■ **Information shown**:

• • •

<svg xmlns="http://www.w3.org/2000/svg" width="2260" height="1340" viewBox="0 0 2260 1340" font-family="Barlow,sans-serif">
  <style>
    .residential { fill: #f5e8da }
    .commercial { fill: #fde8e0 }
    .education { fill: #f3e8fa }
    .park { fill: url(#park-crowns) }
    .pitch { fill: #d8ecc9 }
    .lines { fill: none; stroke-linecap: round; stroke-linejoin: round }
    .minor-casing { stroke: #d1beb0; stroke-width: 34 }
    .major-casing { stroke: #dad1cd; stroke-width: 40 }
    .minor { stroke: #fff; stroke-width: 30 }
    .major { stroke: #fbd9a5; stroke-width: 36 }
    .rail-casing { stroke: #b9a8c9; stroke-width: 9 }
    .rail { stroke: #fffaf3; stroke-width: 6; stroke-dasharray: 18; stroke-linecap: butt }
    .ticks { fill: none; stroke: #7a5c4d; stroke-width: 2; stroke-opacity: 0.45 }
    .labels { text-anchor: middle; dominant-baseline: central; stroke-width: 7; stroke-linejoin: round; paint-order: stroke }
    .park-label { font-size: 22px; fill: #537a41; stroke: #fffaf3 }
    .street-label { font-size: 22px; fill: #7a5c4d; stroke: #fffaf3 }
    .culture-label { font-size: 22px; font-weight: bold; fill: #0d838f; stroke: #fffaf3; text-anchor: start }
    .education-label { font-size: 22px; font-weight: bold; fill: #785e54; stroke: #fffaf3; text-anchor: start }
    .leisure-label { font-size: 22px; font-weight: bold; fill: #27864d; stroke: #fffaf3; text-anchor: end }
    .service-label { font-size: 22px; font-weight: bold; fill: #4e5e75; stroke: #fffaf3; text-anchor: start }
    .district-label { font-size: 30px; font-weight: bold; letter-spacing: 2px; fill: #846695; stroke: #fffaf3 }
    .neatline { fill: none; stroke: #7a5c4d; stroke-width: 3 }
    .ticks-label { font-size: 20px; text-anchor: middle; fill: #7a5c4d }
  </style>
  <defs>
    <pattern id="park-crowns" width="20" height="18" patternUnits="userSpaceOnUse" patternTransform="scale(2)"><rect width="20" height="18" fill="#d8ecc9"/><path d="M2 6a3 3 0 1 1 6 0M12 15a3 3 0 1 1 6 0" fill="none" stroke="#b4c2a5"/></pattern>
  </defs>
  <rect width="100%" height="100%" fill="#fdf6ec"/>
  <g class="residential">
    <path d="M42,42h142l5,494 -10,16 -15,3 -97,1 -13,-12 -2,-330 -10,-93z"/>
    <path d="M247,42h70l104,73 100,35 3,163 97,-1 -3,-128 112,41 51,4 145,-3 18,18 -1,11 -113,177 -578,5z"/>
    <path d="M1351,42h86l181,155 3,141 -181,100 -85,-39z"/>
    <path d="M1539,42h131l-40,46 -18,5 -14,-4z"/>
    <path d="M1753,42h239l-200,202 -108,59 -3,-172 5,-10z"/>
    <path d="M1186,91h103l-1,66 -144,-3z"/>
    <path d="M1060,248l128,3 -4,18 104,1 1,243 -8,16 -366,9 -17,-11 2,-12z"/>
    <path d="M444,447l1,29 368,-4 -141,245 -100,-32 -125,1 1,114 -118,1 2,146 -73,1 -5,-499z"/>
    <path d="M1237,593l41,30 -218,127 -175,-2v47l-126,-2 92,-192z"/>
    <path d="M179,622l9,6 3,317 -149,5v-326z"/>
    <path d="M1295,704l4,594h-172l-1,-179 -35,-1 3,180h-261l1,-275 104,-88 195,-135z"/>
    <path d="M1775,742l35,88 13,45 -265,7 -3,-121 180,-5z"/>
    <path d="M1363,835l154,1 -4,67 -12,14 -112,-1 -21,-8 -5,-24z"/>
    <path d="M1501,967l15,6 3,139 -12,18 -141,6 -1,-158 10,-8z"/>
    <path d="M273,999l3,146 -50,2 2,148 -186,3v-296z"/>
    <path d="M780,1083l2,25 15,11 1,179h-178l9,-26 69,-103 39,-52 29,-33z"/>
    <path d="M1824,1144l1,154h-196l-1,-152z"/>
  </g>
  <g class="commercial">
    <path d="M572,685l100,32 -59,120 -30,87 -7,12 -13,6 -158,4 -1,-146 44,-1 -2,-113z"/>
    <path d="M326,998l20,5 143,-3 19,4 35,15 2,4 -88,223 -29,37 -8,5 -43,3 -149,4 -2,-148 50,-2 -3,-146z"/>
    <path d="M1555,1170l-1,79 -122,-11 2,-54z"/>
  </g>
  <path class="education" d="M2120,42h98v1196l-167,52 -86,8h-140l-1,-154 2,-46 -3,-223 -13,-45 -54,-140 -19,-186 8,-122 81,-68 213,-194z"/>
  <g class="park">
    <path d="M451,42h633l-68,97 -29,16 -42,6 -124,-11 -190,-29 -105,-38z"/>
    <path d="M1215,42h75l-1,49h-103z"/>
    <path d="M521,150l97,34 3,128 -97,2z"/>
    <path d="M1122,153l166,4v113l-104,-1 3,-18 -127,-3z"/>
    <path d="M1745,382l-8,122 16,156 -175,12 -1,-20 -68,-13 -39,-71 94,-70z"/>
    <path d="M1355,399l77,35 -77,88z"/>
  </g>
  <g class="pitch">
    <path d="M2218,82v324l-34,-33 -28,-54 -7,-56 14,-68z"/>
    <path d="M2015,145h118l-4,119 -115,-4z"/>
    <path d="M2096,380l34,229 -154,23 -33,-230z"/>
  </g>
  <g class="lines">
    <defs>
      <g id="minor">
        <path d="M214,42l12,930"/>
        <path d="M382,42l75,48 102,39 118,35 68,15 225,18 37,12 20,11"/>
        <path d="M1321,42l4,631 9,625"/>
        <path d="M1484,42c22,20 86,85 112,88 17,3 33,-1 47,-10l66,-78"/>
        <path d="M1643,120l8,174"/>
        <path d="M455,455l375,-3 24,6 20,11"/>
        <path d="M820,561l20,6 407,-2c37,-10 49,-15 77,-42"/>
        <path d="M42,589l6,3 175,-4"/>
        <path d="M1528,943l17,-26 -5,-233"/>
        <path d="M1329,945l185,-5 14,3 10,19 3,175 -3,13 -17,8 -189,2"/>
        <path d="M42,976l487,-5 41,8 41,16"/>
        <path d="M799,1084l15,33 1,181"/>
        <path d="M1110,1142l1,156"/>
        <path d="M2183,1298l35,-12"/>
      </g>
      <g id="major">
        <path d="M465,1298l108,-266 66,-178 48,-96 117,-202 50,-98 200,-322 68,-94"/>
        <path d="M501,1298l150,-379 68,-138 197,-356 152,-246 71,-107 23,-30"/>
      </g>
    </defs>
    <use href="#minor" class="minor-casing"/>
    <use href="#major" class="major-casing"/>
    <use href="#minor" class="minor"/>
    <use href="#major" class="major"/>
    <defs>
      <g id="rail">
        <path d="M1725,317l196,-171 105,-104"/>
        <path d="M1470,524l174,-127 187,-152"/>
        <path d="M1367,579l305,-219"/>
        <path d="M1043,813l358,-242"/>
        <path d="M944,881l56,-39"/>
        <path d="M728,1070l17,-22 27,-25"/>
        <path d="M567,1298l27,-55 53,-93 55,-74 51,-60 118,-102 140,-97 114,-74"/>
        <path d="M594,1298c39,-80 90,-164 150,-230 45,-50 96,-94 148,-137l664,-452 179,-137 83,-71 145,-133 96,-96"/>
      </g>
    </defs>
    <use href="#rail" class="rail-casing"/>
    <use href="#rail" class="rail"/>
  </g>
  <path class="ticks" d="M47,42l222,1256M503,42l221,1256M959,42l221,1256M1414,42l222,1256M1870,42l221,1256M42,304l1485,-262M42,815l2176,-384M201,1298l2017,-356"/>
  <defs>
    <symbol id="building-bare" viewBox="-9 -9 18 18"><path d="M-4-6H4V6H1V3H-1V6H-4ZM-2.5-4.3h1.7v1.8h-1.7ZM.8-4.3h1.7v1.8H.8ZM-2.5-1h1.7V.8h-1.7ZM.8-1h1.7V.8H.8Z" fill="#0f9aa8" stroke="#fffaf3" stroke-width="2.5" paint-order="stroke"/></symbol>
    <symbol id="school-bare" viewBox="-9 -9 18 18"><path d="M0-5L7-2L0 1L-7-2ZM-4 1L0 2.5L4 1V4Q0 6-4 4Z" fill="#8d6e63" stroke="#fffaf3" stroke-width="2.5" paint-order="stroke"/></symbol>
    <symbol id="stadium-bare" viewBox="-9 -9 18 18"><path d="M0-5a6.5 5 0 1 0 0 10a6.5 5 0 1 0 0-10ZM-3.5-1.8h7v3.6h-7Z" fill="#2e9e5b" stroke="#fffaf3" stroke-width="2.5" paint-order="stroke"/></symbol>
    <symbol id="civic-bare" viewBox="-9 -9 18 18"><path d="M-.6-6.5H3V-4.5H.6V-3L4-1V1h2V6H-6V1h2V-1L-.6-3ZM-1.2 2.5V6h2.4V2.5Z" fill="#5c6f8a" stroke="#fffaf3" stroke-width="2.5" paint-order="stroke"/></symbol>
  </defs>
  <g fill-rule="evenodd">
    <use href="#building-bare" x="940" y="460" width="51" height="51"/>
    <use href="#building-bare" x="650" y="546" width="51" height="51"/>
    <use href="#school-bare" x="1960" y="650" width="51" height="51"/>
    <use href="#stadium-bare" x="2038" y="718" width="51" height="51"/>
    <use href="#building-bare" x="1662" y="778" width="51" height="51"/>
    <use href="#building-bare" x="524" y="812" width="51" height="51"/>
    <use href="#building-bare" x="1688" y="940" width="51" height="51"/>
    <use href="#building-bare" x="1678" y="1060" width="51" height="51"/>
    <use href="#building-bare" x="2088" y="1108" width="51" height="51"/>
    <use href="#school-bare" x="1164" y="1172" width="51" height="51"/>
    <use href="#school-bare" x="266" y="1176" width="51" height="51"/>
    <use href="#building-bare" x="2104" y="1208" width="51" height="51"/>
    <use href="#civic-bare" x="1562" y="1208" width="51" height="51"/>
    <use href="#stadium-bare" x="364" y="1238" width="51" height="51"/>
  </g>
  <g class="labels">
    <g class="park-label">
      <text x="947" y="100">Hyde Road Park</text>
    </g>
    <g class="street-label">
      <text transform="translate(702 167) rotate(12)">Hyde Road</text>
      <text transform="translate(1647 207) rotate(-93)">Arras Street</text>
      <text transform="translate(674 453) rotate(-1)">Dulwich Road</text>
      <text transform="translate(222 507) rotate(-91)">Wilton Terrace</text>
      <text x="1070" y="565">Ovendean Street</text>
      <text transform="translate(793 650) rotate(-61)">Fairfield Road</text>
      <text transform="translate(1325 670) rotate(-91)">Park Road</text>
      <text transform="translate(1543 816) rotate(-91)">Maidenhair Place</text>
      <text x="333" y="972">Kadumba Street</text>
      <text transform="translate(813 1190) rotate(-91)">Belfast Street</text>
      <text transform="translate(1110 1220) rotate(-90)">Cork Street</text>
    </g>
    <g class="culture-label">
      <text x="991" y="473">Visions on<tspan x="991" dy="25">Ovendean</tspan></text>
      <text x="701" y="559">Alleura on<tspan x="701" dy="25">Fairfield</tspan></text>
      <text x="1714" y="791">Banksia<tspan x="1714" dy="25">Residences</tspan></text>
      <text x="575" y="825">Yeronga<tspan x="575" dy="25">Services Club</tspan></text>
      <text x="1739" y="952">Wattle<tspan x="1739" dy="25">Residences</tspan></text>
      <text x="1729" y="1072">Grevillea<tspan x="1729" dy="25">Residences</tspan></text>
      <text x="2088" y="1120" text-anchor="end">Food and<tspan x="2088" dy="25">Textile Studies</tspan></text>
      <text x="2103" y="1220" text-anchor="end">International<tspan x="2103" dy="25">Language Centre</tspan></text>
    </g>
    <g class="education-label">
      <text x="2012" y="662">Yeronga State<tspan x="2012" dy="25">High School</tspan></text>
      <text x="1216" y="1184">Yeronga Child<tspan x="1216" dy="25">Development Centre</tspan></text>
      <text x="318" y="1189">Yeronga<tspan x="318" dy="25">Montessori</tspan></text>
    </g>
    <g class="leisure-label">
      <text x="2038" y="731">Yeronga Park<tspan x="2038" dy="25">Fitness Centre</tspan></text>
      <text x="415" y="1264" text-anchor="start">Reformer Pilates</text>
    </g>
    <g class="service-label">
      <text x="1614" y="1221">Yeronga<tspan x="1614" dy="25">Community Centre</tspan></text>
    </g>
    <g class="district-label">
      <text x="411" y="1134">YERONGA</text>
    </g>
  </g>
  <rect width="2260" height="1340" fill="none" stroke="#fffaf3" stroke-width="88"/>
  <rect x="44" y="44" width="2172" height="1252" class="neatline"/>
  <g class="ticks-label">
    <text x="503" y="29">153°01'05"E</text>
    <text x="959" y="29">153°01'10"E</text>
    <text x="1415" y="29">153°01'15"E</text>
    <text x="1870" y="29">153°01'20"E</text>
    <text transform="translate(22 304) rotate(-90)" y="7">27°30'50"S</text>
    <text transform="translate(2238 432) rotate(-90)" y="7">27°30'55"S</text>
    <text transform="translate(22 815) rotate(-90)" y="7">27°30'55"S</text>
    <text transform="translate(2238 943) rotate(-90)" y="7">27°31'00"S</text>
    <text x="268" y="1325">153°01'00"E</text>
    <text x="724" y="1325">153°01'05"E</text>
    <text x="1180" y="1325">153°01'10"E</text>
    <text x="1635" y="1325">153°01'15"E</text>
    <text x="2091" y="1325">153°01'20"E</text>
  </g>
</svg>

• • •

■ **Work item**:
For every line of the material that holds the word "lines", make a copy.

■ **Output below**:
    .lines { fill: none; stroke-linecap: round; stroke-linejoin: round }
  <g class="lines">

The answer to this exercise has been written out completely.